'''

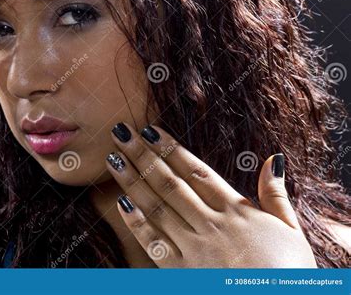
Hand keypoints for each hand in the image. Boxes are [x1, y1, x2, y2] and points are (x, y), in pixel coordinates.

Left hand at [106, 122, 316, 267]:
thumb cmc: (287, 274)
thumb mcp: (291, 231)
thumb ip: (276, 195)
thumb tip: (273, 160)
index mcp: (235, 211)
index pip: (196, 171)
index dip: (171, 149)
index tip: (151, 130)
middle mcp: (210, 223)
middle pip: (170, 183)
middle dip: (144, 155)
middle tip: (122, 133)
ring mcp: (193, 247)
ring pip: (158, 206)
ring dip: (133, 181)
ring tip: (114, 159)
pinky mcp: (181, 272)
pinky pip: (155, 243)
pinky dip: (137, 223)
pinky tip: (121, 204)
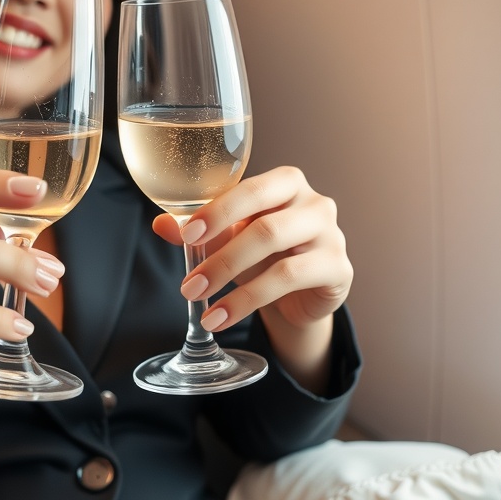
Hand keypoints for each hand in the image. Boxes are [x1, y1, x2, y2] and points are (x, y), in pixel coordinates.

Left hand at [153, 166, 351, 333]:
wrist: (301, 293)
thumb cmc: (263, 254)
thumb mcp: (229, 240)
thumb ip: (199, 231)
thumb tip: (161, 224)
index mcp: (285, 183)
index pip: (250, 190)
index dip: (217, 211)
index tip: (187, 235)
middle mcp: (314, 203)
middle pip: (265, 225)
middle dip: (221, 256)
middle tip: (189, 284)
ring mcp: (332, 235)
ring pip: (278, 254)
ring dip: (232, 280)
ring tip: (199, 302)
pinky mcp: (339, 269)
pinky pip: (290, 280)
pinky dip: (249, 300)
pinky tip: (223, 316)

'''

* [Task to carry out]
Set down the material above exactly. Skip any picture.

* [Result below]
Hand keypoints for each hand in the image. Boxes are [x1, y1, x2, y2] and points are (x, y), in pixel coordinates.

Left hand at [106, 122, 316, 267]:
thumb cmc: (287, 274)
thumb mcp: (291, 231)
thumb ip: (276, 195)
thumb tip: (273, 160)
index mcp: (235, 211)
index pip: (196, 171)
index dip: (171, 149)
index tip: (151, 130)
middle mcp: (210, 223)
middle pip: (170, 183)
middle dip: (144, 155)
middle tip: (122, 133)
ring mcp: (193, 247)
ring pip: (158, 206)
ring dip: (133, 181)
ring tip: (114, 159)
pinky mcp: (181, 272)
pinky pip: (155, 243)
pinky dip: (137, 223)
pinky tip: (121, 204)
Hand keypoints for each hand in the image. Boxes are [x1, y1, x2, y2] and points are (x, y), in pixel coordinates.

Left hand at [153, 166, 351, 333]:
wrist: (301, 293)
thumb cmc: (263, 254)
thumb mcp: (229, 240)
thumb ip: (199, 231)
thumb tip: (161, 224)
index mcp: (285, 183)
index pip: (250, 190)
index dip: (217, 211)
index tip: (187, 235)
middle mcp: (314, 203)
middle pip: (265, 225)
middle dip: (221, 256)
middle tip: (189, 284)
ring mcp: (332, 235)
ring pip: (278, 254)
ring dip: (232, 280)
ring tip: (199, 302)
pinky mcp: (339, 269)
pinky pip: (290, 280)
pinky dip: (249, 300)
pinky tip: (223, 316)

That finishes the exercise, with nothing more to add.